Apache DataFusion Python
A Python library that provides bindings to the Apache Arrow in-memory query engine, DataFusion. It enables users to build and execute high-performance queries using SQL or a DataFrame API against various data sources, including CSV, Parquet, JSON, and in-memory data. Leveraging its Rust-written query engine, it focuses on efficient, zero-copy data exchange with PyArrow. The library is actively maintained, with a current version of 52.3.0, and typically releases in sync with the core DataFusion project.
Warnings
- breaking Breaking changes to Foreign Function Interface (FFI) for Python extensions (e.g., custom CatalogProvider, TableProvider). Users implementing custom FFI-based providers must now provide `LogicalExtensionCodec` and `TaskContextProvider`, and method signatures have changed.
- gotcha DataFusion's Python bindings are tightly coupled with the core Rust DataFusion library. Downstream libraries (e.g., `deltalake`, `pyiceberg`) that provide DataFusion table providers often require exact version matches.
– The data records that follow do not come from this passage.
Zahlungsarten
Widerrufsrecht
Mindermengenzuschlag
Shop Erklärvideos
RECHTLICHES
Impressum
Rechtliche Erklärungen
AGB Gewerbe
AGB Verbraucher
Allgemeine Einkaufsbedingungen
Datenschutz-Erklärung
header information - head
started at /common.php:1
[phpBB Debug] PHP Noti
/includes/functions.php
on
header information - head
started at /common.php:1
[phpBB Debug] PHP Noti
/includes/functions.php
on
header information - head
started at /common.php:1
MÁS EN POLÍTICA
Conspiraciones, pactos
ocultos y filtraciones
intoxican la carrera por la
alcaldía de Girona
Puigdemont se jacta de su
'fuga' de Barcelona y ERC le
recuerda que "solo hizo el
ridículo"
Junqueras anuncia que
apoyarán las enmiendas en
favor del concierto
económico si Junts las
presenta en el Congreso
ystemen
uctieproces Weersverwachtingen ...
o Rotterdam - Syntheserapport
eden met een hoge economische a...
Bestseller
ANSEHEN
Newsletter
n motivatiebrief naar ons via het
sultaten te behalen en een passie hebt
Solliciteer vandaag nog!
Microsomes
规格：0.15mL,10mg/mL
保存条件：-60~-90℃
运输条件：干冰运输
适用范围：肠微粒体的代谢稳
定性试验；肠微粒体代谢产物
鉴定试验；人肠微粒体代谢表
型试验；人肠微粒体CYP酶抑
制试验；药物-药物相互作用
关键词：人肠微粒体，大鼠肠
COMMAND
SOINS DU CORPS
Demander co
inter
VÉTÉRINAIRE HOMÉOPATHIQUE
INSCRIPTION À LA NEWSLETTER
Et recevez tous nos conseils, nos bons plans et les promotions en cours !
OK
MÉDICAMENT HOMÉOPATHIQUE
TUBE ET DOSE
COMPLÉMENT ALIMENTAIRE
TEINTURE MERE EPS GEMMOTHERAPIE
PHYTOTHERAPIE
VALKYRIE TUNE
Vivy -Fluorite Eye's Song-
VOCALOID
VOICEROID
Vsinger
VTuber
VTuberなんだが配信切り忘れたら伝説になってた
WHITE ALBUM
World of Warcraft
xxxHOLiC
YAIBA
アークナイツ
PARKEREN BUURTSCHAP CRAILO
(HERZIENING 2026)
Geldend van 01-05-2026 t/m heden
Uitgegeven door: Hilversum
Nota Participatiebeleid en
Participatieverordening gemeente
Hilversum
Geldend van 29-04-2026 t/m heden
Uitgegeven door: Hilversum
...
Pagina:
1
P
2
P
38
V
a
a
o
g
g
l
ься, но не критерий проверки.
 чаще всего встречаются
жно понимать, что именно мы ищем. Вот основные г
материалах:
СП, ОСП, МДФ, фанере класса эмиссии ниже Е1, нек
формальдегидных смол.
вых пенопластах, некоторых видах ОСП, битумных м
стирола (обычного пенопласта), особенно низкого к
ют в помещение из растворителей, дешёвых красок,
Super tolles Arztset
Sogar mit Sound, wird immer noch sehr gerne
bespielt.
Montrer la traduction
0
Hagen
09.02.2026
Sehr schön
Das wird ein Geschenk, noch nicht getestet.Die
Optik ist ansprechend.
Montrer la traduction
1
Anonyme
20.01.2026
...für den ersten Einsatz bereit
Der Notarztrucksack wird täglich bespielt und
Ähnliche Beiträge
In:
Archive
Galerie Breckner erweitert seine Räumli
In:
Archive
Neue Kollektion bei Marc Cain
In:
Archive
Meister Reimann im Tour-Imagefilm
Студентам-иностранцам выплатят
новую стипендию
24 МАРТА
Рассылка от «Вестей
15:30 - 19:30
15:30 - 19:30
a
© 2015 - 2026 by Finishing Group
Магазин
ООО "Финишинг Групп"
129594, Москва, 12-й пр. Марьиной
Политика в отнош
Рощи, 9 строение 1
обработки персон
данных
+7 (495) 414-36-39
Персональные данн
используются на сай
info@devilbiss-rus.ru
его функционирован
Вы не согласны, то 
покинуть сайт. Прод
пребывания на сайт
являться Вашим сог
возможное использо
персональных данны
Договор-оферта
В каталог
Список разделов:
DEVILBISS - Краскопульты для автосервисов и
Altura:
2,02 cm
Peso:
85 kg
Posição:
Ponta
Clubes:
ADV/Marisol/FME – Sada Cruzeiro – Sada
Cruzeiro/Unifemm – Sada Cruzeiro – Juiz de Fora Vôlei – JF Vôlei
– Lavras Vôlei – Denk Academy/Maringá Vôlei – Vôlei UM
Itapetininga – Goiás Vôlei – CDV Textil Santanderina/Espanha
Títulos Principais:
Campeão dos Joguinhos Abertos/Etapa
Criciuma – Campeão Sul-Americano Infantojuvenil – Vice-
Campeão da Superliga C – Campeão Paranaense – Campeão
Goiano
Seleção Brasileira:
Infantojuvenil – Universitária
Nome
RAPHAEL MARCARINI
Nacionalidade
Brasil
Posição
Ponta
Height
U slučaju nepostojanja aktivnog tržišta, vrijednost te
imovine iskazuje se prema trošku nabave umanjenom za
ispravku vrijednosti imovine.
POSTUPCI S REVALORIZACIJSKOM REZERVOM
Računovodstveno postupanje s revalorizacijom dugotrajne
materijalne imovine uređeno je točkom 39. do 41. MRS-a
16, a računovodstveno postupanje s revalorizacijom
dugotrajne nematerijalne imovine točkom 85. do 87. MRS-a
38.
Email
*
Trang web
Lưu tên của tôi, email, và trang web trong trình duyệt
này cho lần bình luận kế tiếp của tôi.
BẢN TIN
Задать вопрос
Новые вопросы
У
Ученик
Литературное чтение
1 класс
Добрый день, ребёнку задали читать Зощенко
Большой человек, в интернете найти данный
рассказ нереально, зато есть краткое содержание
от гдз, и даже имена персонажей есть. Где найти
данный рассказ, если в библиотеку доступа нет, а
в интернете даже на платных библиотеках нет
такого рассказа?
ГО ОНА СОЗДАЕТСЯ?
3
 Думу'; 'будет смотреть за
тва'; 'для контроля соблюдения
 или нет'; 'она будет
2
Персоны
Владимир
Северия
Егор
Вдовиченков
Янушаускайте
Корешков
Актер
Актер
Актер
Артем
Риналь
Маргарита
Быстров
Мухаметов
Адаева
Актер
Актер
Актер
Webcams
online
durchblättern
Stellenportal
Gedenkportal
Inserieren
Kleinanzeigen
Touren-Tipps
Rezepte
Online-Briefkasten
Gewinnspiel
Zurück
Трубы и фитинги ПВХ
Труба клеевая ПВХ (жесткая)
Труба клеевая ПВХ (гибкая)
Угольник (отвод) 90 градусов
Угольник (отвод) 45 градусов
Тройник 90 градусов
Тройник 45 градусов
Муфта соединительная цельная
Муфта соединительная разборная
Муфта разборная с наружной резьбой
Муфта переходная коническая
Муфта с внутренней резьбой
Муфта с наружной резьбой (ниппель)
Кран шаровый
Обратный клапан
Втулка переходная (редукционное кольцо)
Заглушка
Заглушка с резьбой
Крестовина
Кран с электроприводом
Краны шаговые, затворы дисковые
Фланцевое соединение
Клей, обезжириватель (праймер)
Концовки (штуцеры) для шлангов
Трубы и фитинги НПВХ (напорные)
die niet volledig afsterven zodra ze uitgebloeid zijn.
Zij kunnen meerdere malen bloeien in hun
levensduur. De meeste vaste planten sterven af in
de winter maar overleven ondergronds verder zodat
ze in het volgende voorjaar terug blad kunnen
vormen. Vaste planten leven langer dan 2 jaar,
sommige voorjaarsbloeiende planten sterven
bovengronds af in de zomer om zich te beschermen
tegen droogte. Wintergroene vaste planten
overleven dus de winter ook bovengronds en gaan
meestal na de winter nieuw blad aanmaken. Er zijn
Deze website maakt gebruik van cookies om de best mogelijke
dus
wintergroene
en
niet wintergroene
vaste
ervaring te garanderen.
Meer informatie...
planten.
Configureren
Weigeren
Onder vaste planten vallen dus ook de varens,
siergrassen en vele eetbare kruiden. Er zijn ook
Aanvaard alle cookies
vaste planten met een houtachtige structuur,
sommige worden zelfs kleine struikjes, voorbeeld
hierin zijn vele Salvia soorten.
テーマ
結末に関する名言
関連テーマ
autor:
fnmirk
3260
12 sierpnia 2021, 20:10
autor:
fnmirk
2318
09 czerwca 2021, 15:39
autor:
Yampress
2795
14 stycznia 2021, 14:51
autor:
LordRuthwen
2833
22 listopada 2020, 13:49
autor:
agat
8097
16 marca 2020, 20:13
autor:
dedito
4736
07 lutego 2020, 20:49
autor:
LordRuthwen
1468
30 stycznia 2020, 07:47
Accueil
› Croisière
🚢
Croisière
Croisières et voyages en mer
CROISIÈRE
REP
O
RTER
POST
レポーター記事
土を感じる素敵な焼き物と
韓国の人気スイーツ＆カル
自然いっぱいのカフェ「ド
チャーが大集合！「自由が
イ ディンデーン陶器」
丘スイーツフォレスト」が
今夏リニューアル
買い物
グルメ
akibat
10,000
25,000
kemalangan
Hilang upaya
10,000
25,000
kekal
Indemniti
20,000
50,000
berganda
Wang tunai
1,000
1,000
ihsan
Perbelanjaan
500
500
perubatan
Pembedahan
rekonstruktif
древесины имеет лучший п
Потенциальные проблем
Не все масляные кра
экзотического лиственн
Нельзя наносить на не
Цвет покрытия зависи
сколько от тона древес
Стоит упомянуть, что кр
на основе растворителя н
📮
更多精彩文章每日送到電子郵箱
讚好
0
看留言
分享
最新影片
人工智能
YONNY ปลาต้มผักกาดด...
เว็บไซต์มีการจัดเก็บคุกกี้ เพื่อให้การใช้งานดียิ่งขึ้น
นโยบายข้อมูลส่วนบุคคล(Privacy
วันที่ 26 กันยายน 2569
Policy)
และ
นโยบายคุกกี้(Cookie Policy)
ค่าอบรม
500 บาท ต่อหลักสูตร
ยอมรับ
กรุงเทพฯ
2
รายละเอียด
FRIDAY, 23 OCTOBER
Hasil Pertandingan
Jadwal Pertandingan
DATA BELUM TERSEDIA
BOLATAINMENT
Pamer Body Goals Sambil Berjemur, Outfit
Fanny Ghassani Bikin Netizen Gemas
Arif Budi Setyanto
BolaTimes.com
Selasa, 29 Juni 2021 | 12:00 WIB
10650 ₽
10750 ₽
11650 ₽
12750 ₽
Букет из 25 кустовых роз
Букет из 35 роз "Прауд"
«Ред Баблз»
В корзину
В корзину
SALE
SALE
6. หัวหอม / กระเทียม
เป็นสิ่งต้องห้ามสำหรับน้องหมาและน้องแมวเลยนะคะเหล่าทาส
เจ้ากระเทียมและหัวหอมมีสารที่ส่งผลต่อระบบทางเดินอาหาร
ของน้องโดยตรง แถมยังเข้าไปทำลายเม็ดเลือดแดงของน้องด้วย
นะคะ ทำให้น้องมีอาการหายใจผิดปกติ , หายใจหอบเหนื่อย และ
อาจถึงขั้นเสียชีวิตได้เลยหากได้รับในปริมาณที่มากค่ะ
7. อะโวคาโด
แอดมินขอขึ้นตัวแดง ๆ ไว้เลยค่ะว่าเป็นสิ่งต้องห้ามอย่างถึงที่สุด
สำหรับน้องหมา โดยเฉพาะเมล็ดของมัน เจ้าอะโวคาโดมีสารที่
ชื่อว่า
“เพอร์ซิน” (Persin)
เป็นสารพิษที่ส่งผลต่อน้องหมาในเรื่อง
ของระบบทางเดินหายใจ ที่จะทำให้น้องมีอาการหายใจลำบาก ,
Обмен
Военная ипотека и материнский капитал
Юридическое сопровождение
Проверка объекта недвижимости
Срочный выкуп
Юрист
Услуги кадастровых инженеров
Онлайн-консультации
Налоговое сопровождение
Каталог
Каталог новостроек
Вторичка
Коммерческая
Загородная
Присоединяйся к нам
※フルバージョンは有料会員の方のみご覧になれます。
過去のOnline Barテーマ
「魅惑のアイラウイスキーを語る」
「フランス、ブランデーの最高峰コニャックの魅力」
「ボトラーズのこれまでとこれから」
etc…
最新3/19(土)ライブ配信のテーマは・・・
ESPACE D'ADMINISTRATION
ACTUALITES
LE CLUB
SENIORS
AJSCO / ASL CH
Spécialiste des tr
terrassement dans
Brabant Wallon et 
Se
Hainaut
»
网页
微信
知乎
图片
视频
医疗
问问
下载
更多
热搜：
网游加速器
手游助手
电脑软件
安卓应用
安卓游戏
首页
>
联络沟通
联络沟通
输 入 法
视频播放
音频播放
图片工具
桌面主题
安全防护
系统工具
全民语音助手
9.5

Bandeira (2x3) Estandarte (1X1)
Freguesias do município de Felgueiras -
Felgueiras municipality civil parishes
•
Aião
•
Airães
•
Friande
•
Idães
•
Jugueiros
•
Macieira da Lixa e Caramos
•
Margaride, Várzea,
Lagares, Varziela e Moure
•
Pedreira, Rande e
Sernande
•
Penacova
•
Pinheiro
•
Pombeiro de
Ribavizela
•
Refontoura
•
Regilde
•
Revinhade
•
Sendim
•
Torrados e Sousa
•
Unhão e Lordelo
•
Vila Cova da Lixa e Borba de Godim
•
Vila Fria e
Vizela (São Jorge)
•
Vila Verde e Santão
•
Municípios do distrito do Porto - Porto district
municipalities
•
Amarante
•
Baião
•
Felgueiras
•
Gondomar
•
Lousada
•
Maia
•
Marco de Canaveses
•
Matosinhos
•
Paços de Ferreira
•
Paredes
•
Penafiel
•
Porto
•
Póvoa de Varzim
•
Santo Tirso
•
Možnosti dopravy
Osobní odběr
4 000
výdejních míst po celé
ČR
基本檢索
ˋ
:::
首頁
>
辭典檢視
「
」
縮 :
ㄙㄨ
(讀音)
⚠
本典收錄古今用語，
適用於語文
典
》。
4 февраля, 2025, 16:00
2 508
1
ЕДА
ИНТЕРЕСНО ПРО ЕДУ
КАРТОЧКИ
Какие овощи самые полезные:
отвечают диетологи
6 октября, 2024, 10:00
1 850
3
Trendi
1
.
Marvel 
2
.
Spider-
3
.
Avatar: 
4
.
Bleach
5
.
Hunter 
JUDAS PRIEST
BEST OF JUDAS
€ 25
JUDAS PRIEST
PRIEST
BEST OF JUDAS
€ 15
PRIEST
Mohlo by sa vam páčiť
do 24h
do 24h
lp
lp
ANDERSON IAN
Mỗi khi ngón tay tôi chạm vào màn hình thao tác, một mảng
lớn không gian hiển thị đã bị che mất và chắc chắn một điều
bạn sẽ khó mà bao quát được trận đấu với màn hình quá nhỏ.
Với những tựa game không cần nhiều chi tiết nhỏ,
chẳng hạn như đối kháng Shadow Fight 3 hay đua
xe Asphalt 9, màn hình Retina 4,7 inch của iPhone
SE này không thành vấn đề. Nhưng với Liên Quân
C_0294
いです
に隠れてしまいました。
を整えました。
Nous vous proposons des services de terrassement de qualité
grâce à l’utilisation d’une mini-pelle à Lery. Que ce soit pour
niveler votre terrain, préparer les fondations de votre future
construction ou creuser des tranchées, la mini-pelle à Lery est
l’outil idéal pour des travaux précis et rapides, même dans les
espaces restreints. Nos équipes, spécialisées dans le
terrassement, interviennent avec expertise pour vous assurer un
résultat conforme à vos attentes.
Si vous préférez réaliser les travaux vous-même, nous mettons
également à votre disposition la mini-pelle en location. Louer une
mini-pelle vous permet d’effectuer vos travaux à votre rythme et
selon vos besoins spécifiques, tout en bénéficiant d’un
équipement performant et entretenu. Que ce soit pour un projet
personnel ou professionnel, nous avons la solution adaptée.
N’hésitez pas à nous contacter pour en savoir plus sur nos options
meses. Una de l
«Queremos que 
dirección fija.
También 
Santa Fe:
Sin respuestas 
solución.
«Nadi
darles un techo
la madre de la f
This can lead to dependency conflicts when using multiple such libraries.
- breaking The way schemas are passed to `FileSource` constructors and `FileScanConfigBuilder` has been refactored. File sources now require the schema (including partition columns) at construction, and `FileScanConfigBuilder` no longer accepts a separate schema parameter. Additionally, `FilePruner::try_new()` signature changed.
- deprecated The `SchemaAdapterFactory` has been fully removed from Parquet scanning. This includes the `SchemaAdapter`, `SchemaMapper`, `DefaultSchemaAdapterFactory` traits/structs.
- gotcha The default value of the `datafusion.execution.collect_statistics` configuration setting changed from `false` to `true`. This means DataFusion will now collect and store statistics by default when a table is first created via `CREATE EXTERNAL TABLE` or DataFrame `register_*` APIs.
- breaking For advanced User-Defined Functions (UDFs), `UDF` traits now use `FieldRef` rather than `DataType` and nullability directly. `FieldRef` provides access to metadata fields, supporting extension types.
Install
-
pip install datafusion
Imports
- SessionContext
from datafusion import SessionContext
- col
from datafusion import col
- udf
from datafusion import udf
- functions
from datafusion import functions
Quickstart
from datafusion import SessionContext, col
import pyarrow as pa
# Create a DataFusion session context
ctx = SessionContext()
# Create an in-memory PyArrow table
data = {
"id": [1, 2, 3, 4],
"value": [10, 20, 15, 25],
"category": ["A", "B", "A", "C"]
}
pyarrow_table = pa.table(data)
# Register the PyArrow table as a DataFusion table
ctx.register_record_batches("my_table", [pyarrow_table.to_batches()])
# Execute a SQL query
df_sql = ctx.sql("SELECT category, SUM(value) FROM my_table GROUP BY category ORDER BY category")
print("SQL Query Result:")
print(df_sql.to_pandas())
# Execute a DataFrame API query
df_dataframe = ctx.table("my_table")
df_dataframe = df_dataframe.group_by(col("category")) \
.aggregate([col("value").sum().alias("total_value")]) \
.sort(col("category"))
print("\nDataFrame API Query Result:")
print(df_dataframe.to_pandas())